Very few features give any flat bonuses to hit in 5e, specifically for the reason you've pointed out. I would expect every character in the party other than a specialized archer to have +7 to hit at that level assuming no magic weapons, rather than the +9 you're using in the example. It may have been that your DM was throwing you up against lower AC creatures, causing you to hit more often, or you had magic items which break the bounded accuracy of the game.
You
are supposed to be able to fight lower-level creatures, which tend to have lower AC, though. That was one of the explicit design goals behind bounded accuracy, so you wouldn't ever need level 11 grunt orcs in your "Against the Orcs" campaign. And the game
should also be expected to accommodate magic items without breaking in half. If the game doesn't work when you include magical items, then they aren't really an option.
Monster AC, in general, seems to be out of line with the available tools for increasing your accuracy.

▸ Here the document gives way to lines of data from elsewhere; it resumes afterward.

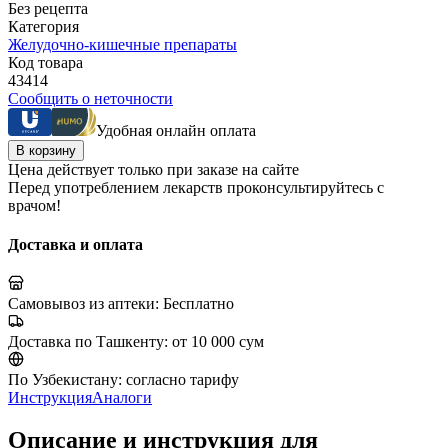
Без рецепта
Категория
Желудочно-кишечные препараты
Код товара
43414
Сообщить о неточности
Удобная онлайн оплата
В корзину
Цена действует только при заказе на сайте
Перед употреблением лекарств проконсультируйтесь с
врачом!
Доставка и оплата
Самовывоз из аптеки:
Бесплатно
Доставка по Ташкенту:
от 10 000 сум
По Узбекистану:
согласно тарифу
Инструкция
Аналоги
Описание и инструкция для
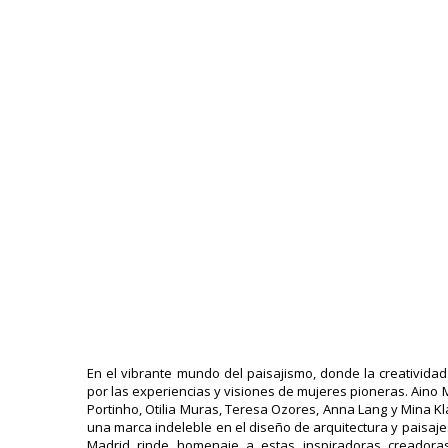
En el vibrante mundo del paisajismo, donde la creatividad
por las experiencias y visiones de mujeres pioneras. Aino M
Portinho, Otilia Muras, Teresa Ozores, Anna Lang y Mina
una marca indeleble en el diseño de arquitectura y paisaj
Madrid rinde homenaje a estas inspiradoras creadora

Bless is a second die which helps to normalize the probability distribution, and it's available at first level. Barbarians have advantage on all of their attacks, and can even hand it out to adjacent allies. Heaven forbid you use the "optional" rules for
flanking.
Honestly, it seems like the attack roll is more of a formality than anything else, and you can see this when you look at the HP inflation between the bandit (AC 12, HP 11) and the thug (AC 11, HP 32). The thug
knows you're going to hit it, but it doesn't
care because it can afford to get hit a few times, and
you may not be able to if you're fighting this CR 1/2 enemy while you're only level 1 or 2. (Incidentally, thugs also attack with advantage most of the time, even if you
aren't using the flanking rules.)
That's just the nature of 5E. Armor Class doesn't actually protect anyone, so Hit Points are the defining factor for how long you can stay in the fight. It's the main reason why some feats are considered overpowered. The math in 5E isn't quite as finely-tuned as it was in 4E (which should
not be held as the paragon of balanced math, given the amount of cheating they had to do in order to fit magic items into their system), but the system works
in spite of that since it uses HP as a giant slush factor, with trivial healing to keep PCs going indefinitely.